Excerpts from a dataset

+ + + +

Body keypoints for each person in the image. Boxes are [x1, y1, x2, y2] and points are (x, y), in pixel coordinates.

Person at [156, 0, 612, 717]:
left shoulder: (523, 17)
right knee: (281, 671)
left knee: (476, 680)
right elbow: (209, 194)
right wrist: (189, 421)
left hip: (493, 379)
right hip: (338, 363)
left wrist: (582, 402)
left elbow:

+ + + +

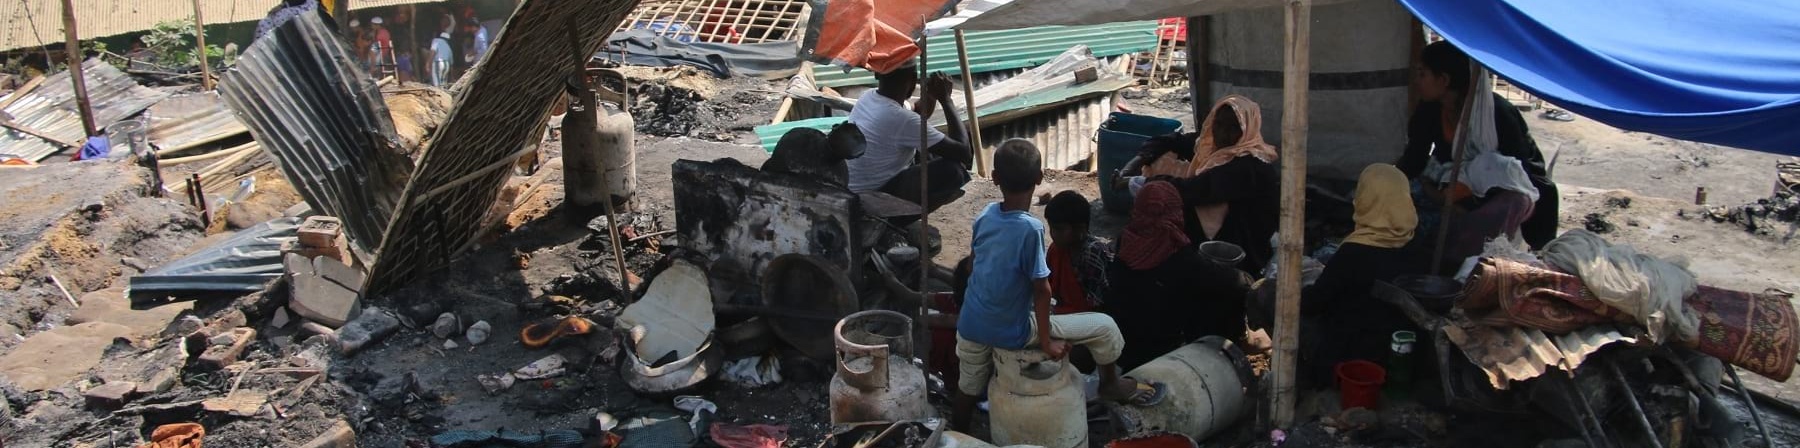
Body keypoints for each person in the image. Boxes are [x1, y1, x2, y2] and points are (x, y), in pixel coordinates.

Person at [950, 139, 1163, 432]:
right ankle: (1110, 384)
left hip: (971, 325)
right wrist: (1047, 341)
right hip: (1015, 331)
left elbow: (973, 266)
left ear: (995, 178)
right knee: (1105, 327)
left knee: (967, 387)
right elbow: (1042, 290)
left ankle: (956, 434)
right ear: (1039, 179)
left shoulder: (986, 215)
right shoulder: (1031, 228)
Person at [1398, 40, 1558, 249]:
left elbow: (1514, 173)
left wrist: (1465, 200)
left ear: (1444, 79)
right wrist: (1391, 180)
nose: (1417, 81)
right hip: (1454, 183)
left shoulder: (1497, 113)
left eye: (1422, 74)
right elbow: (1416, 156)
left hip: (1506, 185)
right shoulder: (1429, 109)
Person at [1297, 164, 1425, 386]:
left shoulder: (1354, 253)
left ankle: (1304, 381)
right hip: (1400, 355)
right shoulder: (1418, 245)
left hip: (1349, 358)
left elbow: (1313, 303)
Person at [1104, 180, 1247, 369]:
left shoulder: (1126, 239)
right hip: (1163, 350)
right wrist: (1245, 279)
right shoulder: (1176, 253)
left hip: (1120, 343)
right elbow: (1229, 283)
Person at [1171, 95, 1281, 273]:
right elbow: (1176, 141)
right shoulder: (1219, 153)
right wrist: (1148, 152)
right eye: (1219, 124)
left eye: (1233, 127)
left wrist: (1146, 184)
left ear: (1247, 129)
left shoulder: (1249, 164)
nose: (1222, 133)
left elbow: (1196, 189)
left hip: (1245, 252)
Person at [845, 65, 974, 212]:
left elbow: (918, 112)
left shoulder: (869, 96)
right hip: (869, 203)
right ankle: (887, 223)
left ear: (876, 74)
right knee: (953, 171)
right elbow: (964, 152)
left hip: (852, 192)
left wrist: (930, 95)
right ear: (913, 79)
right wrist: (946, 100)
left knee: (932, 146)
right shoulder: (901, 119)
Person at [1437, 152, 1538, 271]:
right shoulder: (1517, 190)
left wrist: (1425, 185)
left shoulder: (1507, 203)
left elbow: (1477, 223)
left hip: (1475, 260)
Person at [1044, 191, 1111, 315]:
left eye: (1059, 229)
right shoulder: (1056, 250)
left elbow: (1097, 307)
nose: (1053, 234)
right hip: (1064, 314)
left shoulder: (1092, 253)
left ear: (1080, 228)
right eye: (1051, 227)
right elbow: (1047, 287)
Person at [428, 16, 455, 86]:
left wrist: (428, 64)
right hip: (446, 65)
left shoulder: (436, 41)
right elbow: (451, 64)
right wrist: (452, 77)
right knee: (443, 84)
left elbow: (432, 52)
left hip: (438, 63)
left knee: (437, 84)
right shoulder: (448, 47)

+ + + +

TASK BRIEF: Start with the line above that contains "right wrist: (1245, 279)" and stop after the line that contains "right elbow: (1047, 287)". Output those lines exactly, and only those.

RESPONSE TO THE TASK:
right wrist: (1245, 279)
right shoulder: (1176, 253)
left hip: (1120, 343)
right elbow: (1229, 283)
Person at [1171, 95, 1281, 273]:
right elbow: (1176, 141)
right shoulder: (1219, 153)
right wrist: (1148, 152)
right eye: (1219, 124)
left eye: (1233, 127)
left wrist: (1146, 184)
left ear: (1247, 129)
left shoulder: (1249, 164)
nose: (1222, 133)
left elbow: (1196, 189)
left hip: (1245, 252)
Person at [845, 65, 974, 212]:
left elbow: (918, 112)
left shoulder: (869, 96)
right hip: (869, 203)
right ankle: (887, 223)
left ear: (876, 74)
right knee: (953, 171)
right elbow: (964, 152)
left hip: (852, 192)
left wrist: (930, 95)
right ear: (913, 79)
right wrist: (946, 100)
left knee: (932, 146)
right shoulder: (901, 119)
Person at [1437, 152, 1538, 271]:
right shoulder: (1517, 190)
left wrist: (1425, 185)
left shoulder: (1507, 203)
left elbow: (1477, 223)
left hip: (1475, 260)
Person at [1044, 191, 1111, 315]:
left eye: (1059, 229)
right shoulder: (1056, 250)
left elbow: (1097, 307)
nose: (1053, 234)
right hip: (1064, 314)
left shoulder: (1092, 253)
left ear: (1080, 228)
right eye: (1051, 227)
right elbow: (1047, 287)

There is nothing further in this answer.